### Extrait du document
____________

L'église semble être fortifiée sur ses façades occidentale
et méridionale (image 1).
Elle l’est beaucoup moins en ce qui concerne les façades
Nord (image 2) et
Est (image 3). On
remarque sur cette dernière image que l’appareil du chevet
est tout à fait différent, plus primitif, plus grossier, que
l’appareil de la nef et du transept (image
2). De plus, ce chevet est formé de trois absides
accolées. Nous pensons que ce type de chevet, tout en
hauteur, est antérieur à l’an mille.
Voici ce que nous avions écrit précédemment avant la visite
de Dominique Robert : « Cette église possède une crypte (images 12 et 13); dans
de nombreux cas d’églises avec cryptes, les historiens de
l’art ont tendance à estimer que la crypte est antérieure à
l’église. Ainsi, on voit souvent la mention : église du XIIesiècle
avec une crypte du XIesiècle. Nous estimons
qu’il ne faut pas généraliser. Bien souvent, il arrive que
les constructeurs aient changé le chevet d’une nef ancienne
et que, par la suite, ils aient voulu séparer l’abside en
deux étages, réservant l’étage inférieur à la crypte. En
conséquence, la nef qui est restée inchangée se trouve être
plus ancienne que la crypte. Est-ce le cas ici? Il est
difficile de le savoir car il faudrait posséder le plan de
la crypte ainsi que celui de l’église supérieure afin de
savoir si la crypte s’inscrit comme étage inférieur d’une
abside élevée. ». Bien que nous n’ayons pas les plans de
l’église et de la crypte, l'image
3 permet répondre en partie à la question. Cette
image permet en effet de repérer sur les absides deux étages
de fenêtres : de grandes fenêtres à l’étage supérieur, des
fenêtres plus petites à l’étage inférieur. Ce sont les
fenêtres de l’abside centrale de la crypte (image
12) et d’une absidiole (image
13). Manifestement, les chevets de l’église
supérieure et de la crypte ont été construits simultanément.
Il est plus facile d’estimer l’ancienneté de la nef. Les
piliers sont rectangulaires de type R1110.

____________

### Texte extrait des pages
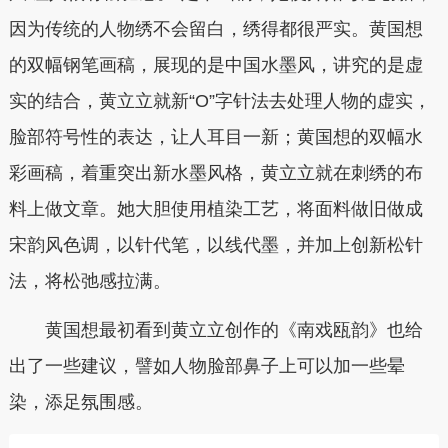
因为传统的人物绣不会留白，绣得都很严实。黄国想
的双幅钢笔画稿，展现的是中国水墨风，讲究的是虚
实的结合，黄立立就新“O”字针法去处理人物的虚实，
脸部符号性的表达，让人耳目一新；黄国想的双幅水
彩画稿，着重突出新水墨风格，黄立立就在刺绣的布
料上做文章。她大胆使用植染工艺，将面料做旧做成
宋韵风色调，以针代笔，以线代墨，并加上创新松针
法，将松弛感拉满。
黄国想最初看到黄立立创作的《南戏瓯韵》也给
出了一些建议，譬如人物脸部鼻子上可以加一些晕
染，添足氛围感。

____________

### Travail à réaliser
Réécrivez tout ce qui va de « L'église semble être » jusqu'à « à l’an mille. » dans le passage sur l'église, en remplaçant « chevet » par « sanctuaire ». Le relevé n'intervient nullement dans cet exercice.

### Corrigé de l'exercice
L'église semble être fortifiée sur ses façades occidentale
et méridionale (image 1).
Elle l’est beaucoup moins en ce qui concerne les façades
Nord (image 2) et
Est (image 3). On
remarque sur cette dernière image que l’appareil du sanctuaire
est tout à fait différent, plus primitif, plus grossier, que
l’appareil de la nef et du transept (image
2). De plus, ce sanctuaire est formé de trois absides
accolées. Nous pensons que ce type de sanctuaire, tout en
hauteur, est antérieur à l’an mille.